_Exercise requirements_
**a)** The post about Tax-and-Spend allocation pacing gives examples of times when the GC cycle is in progress. List those examples.
**b)** Answer these questions from the post about Tax-and-Spend allocation pacing:
(i) What date and time appears on the post?
(ii) What allocation rate do the torturous tests reach?
(iii) Which test set does the change pass?
**c)** Extend the post about Tax-and-Spend allocation pacing with a few more sentences, starting after its final line.

RFR/RFC: Tax-and-Spend allocation pacing

Thu Mar 8 17:48:23 UTC 2018

http://cr.openjdk.java.net/~shade/shenandoah/tax-and-spend/webrev.01/

Please review this at your leisure, as I would have time to revisit this only next week. There are
lots of comments in the source code itself.

This implements a simple Tax-and-Spend allocation pacing, and it is needed to catch up with
application allocations when either the GC cycle is in progress (e.g. when LDS is high, and not
enough free space is available, or there is an allocation spike), or when we are idle (e.g. heap is
small, and control loop has to react swiftly to start the GC).

This plays into our usual degradation scheme: if we blow the pacing budget, we would allocate, and
hope for the best. In worst case, we would Degenerate, as usual, instead of stalling the
applications threads indefinitely.

It will naturally allow higher allocation rates with larger heaps, while keeping application at bay
with small-to-moderate heaps. I have not been able to make the implementation into the performance
bottleneck even in the torturous 1+ TB/sec allocation tests, with enough heap available.

Passes hotspot_gc_shenandoah, but not all heuristics are implemented yet.

Pixel coordinate listings:
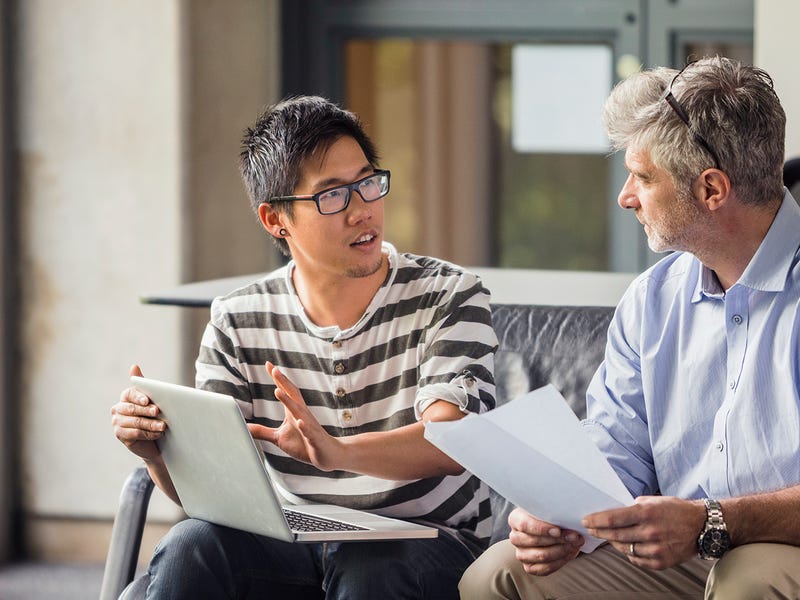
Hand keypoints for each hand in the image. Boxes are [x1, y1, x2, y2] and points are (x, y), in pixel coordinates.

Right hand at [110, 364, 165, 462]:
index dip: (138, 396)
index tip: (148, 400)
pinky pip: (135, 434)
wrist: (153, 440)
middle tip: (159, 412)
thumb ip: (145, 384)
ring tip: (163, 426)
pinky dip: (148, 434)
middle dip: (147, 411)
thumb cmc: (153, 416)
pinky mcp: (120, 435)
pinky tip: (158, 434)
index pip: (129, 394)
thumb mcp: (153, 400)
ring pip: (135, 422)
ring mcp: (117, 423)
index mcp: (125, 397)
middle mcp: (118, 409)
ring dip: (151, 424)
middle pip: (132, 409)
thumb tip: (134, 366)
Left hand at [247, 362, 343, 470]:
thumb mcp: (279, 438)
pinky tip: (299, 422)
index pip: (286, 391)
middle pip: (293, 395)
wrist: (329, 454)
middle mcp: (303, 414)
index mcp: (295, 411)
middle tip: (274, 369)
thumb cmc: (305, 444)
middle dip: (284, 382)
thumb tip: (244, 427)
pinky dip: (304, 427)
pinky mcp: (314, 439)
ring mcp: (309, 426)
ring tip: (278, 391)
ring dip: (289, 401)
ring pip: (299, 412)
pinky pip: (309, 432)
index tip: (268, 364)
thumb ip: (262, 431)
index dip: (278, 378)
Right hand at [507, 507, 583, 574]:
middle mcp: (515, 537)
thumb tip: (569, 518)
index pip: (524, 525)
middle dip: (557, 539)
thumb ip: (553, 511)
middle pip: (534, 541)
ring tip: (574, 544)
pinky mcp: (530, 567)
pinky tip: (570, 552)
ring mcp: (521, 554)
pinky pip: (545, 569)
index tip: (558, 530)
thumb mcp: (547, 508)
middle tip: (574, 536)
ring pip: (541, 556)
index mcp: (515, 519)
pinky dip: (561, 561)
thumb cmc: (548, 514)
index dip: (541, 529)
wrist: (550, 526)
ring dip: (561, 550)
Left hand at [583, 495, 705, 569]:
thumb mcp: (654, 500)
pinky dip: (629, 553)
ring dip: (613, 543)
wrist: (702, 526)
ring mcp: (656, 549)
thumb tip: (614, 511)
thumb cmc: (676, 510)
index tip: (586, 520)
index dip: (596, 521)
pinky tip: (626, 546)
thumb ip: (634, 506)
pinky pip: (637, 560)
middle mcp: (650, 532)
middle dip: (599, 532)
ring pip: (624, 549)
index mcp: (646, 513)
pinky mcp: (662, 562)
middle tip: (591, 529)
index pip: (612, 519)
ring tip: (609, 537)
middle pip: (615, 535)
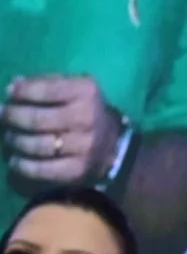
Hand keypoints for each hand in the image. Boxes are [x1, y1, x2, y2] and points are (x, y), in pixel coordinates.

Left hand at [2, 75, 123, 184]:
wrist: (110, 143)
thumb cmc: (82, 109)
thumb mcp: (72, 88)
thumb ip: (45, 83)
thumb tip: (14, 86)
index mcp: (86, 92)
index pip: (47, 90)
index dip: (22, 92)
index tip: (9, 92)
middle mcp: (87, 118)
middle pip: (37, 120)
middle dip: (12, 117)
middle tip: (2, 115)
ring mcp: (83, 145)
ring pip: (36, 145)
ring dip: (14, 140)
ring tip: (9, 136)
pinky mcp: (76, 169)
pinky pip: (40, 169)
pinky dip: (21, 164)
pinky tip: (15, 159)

_Responses per task_
**a)**
- LDS is high
- not enough free space is available
- there is an allocation spike

**b)**
(i) Thu Mar 8 17:48:23 UTC 2018
(ii) 1+ TB/sec
(iii) hotspot_gc_shenandoah

**c)**
Motivational examples ["Easy does it", "haste makes waste", Gil's Ferrari-around-the-tree and other
adages apply when interpreting the results]:

=== Allocating "new Object()" in 16 threads and tiny -Xmx128m heap:

NOTE: This test basically tests if heuristics is able to catch up fast enough.

--- Before:

 Time per alloc:    34.192 ±    4.929  ns/op
 Allocation rate: 9730.235 ± 1526.052  MB/sec

   945 successful concurrent GCs
       0 invoked explicitly

  1280 Degenerated GCs
    1280 caused by allocation failure
       208 happened at Outside of Cycle
       778 happened at Mark
       291 happened at Evacuation
         3 happened at Update Refs
     604 upgraded to Full GC

   717 Full GCs
       0 invoked explicitly
     113 caused by allocation failure
     604 upgraded from Degenerated GC

--- After:

 Time per op:      175.004 ±  10.537 ns/op
 Allocation rate: 1900.956 ± 149.273 MB/sec

    377 successful concurrent GCs
       0 invoked explicitly

     0 Degenerated GCs
       0 caused by allocation failure
       0 upgraded to Full GC

     0 Full GCs
       0 invoked explicitly
       0 caused by allocation failure
       0 upgraded from Degenerated GC

=== TreeFragger with 16 threads, ~20 GB LDS and -Xmx30g:

NOTE: Allocation pacing provides *higher* average allocation rate, because STW GCs hurt.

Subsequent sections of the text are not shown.